### Work order
In the letter to the Prime Minister below, translate this sentence into Spanish: "Where is the tally record of what makes a good trade deal?"

### Text block

February 15, 2017
Dear Prime Minister,
Please tell me why you passed the Comprehensive Economic and Trade Agreement without listening to the concerns of people in this country. With no public hearings, Canadians were not given the chance to give voice to the hardships from a treaty that supersedes national law. From increased costs of the most expensive medicines to loss of manufacturing and processing plants, every concern was diminished in the CETA story as a small price to pay.
Where is the tally record of what makes a good trade deal? Is it the numbers of export to import? Is it the statistics of Canadian companies with potential access to European Union (EU) markets? Even if Canada didn’t have a two-to-one trade deficit with the EU, even if we didn’t just lose our biggest trading partner, England, the free trade story isn’t numbers. It’s real lives. It’s the suffering from countless closures of Canadian factories to compete in cheaper markets. It’s diminishing public infrastructure to align with global trade trends. It’s the community instability that never gets discussed when new trade deals are decided.

Dataset entries:

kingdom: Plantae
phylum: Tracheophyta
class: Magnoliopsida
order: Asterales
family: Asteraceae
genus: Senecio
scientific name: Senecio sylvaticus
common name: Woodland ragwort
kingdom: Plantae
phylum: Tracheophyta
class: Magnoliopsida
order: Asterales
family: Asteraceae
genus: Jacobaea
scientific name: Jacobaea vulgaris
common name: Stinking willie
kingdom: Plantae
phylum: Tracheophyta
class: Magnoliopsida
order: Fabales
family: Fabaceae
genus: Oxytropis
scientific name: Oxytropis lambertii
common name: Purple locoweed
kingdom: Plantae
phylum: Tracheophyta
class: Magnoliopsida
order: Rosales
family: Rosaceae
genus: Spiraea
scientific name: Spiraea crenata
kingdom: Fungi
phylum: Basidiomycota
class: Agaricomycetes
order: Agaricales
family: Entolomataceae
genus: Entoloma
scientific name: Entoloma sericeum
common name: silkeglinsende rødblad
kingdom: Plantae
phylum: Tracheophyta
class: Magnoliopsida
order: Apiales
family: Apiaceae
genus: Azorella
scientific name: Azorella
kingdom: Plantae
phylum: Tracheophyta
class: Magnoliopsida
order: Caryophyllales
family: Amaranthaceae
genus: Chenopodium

### Written reply
¿Dónde está el registro de cuentas de lo que hace que un acuerdo comercial sea bueno?